> Dataset entries:
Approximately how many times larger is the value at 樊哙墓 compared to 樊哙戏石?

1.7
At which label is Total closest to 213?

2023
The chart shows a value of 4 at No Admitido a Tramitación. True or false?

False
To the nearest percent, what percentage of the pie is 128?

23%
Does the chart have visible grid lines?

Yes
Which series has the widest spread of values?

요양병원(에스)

> Work required:
Copy all of the data above line for line, leaving every character unchanged.

> Problem solution:
Approximately how many times larger is the value at 樊哙墓 compared to 樊哙戏石?

1.7
At which label is Total closest to 213?

2023
The chart shows a value of 4 at No Admitido a Tramitación. True or false?

False
To the nearest percent, what percentage of the pie is 128?

23%
Does the chart have visible grid lines?

Yes
Which series has the widest spread of values?

요양병원(에스)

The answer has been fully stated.